Doch bevor Zuschauerinnen und Zuschauer erfahren, ob die neuen Stellen, ausgesucht von einem dreiköpfigen Team, denn wirklich passend sind, müssen sie erst durch eine quälend lange Zeitschleife. Über 20 Minuten lang geht es darum, dass Nelly, 44, gerade unglücklich in ihrem Job ist. Wie kurz man das eigentlich erklären kann, zeigt dieser Text: Nelly arbeitet beim Jugendamt, hat dort viel mit Problemfamilien zu tun und muss harte Entscheidungen treffen. Als Kern-Themen in ihrem Joballtag benennt sie "Krise, Konflikte, Probleme, Streit und Gewalt" – womit ihre Stelle zu belastend für die Mutter ist. Hinzu kommt: Nelly arbeitet wegen ihrer wochenweise bei ihr wohnenden Kinder nur zu 80 Prozent. Und auch der finanzielle Schuh drückt ein wenig, im neuen Job wünscht sie sich einen Gehaltssprung von rund 35 Prozent.

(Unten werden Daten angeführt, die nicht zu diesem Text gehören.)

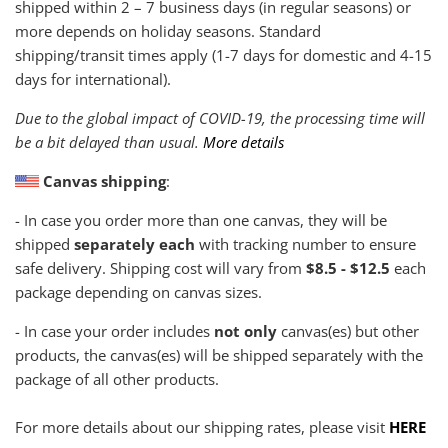
shipped within
2 – 7 business days (in regular seasons) or
more depends on holiday seasons. Standard
shipping/transit times apply (1-7 days for domestic and 4-15
days for international).
Due to the global impact of COVID-19, the processing time will
be a bit delayed than usual.
More details
Canvas shipping
:
- In case you order more than one canvas, they will be
shipped
separately each
with tracking number to ensure
safe delivery. Shipping cost will vary from
$8.5 - $12.5
each
package depending on canvas sizes.
- In case your order includes
not only
canvas(es) but other
products, the canvas(es) will be shipped separately with the
package of all other products.
For more details about our shipping rates, please visit
HERE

Das also ist der reichlich zäh aufgedröselte Ausgangspunkt der Debütfolge des Formats von RTL Studios. Er gerät auch deshalb zäh, weil er nur über das Erzählen erlebbar gemacht wird. Aus natürlich nachvollziehbaren Grunden wurde für "Job Switch" nicht direkt beim Jugendamt gedreht. Der ausschweifend erzählte Ausgangspunkt ist die Aufgabe von Karriere-Coach Jochen Mai, dem Psychologen Benjamin Pieck und der Wirtschaftspsychologin Eva Schulte-Austum. Alle drei agieren klar und einfühlsam zugleich; sind also ihrerseits nicht auf Konflikte und Provokation aus. Doch bevor die drei die neue Stelle finden, muss Nelly ihre Stelle kündigen – "weiche Knie" ob des einschneidenden Schrittes inklusive.

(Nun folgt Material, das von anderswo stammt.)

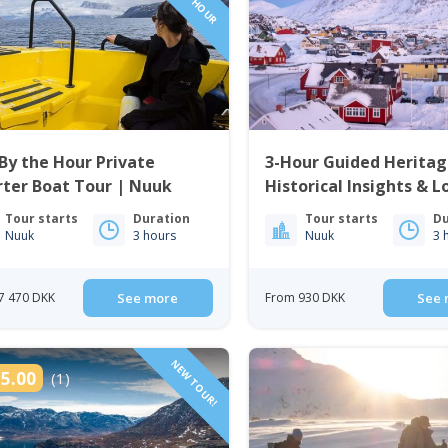
By the Hour Private
3-Hour Guided Heritag
ter Boat Tour | Nuuk
Historical Insights & L
Cuisine | Nuuk
Tour starts
Duration
Tour starts
Du
Nuuk
3 hours
Nuuk
3 
7 470 DKK
See more
From 930 DKK
See 
NEW TOUR!
5.00
(1)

Bis aber klar wird, welchen neuen Job die 44-Jährige antreten wird, steht noch ein Bewerbungscoaching auf der höchsten Aussichtsplattform Deutschlands an – und das Publikum lernt zudem mit Alex noch einen weiteren Teilnehmer des "Job Switches" kennen. Alex ist der mit dem "sehr netten Gesicht", wie das Trio sagt, Daten-Analyst, trockener Alkoholiker und ein Mann, der Pflanzen als sein Hobby angibt. Entsprechend würde er auch mit weniger Geld auskommen, wenn er im sozialen Bereich oder als Umweltaktivist unterwegs sein könnte.

Spannend wird das Format immer dann, wenn sich Eva Schulte-Austum mit einem Stift vor einer schiebbare Glaswand stellt und mögliche Branchen für ihre Schützlinge aufschreibt. Für Nelly hat sie sich die Personalbranche (inklusive Gesundheit und Fitness) ausgeguckt – am Ende aber wurde es dennoch eine andere Stelle, zu der die 44-Jährige natürlich mit Augenbinde geführt wurde. Wieso, warum, weshalb – das wurde nicht ganz offen und transparent erklärt. Nelly arbeitet jetzt jedenfalls als Studienberaterin; und hat ganz offenbar viel Spaß dabei, wie die letzten Minuten der Episode zeigen, in denen aber wieder nur alles nacherzählt wird.

Wesentliche Momente verpuffen

Auch hier verpasst "Job Switch" die Chance, den Menschen bei seiner Tätigkeit zu zeigen, um somit Verbesserungen im Alltag auch optisch erlebbar zu machen. Insofern verfolgt "Job Switch" also einen spannenden Ansatz und lebt von den wenigen spannenden Entscheidungsmomenten, die aber in allzu viel Laberei verpuffen und untergehen. Insgesamt kommt das Format also schwer in die Gänge, muss sich auf Erzählungen und Beschreibungen verlassen und wirkt daher distanziert. Da helfen auch die durchweg sympathischen Protagonistinnen und Protagonisten – sei es aus der Experten-Runde oder der Teilnehmenden – wenig.

Und während Nelly in den letzten Bildern der Debütfolge von einer sich ihr bietenden "riesen Chance" spricht, möchte man attestieren, dass die Produktion vielleicht eine eben solche verpasst hat. "Job Switch" performt unter seinen Möglichkeiten und ist daher ärgerlicherweise allenfalls Mittelmaß.

Vox zeigt vier Folgen von "Job Switch – Zum Glück gekündigt" jeweils montags um 20:15 Uhr.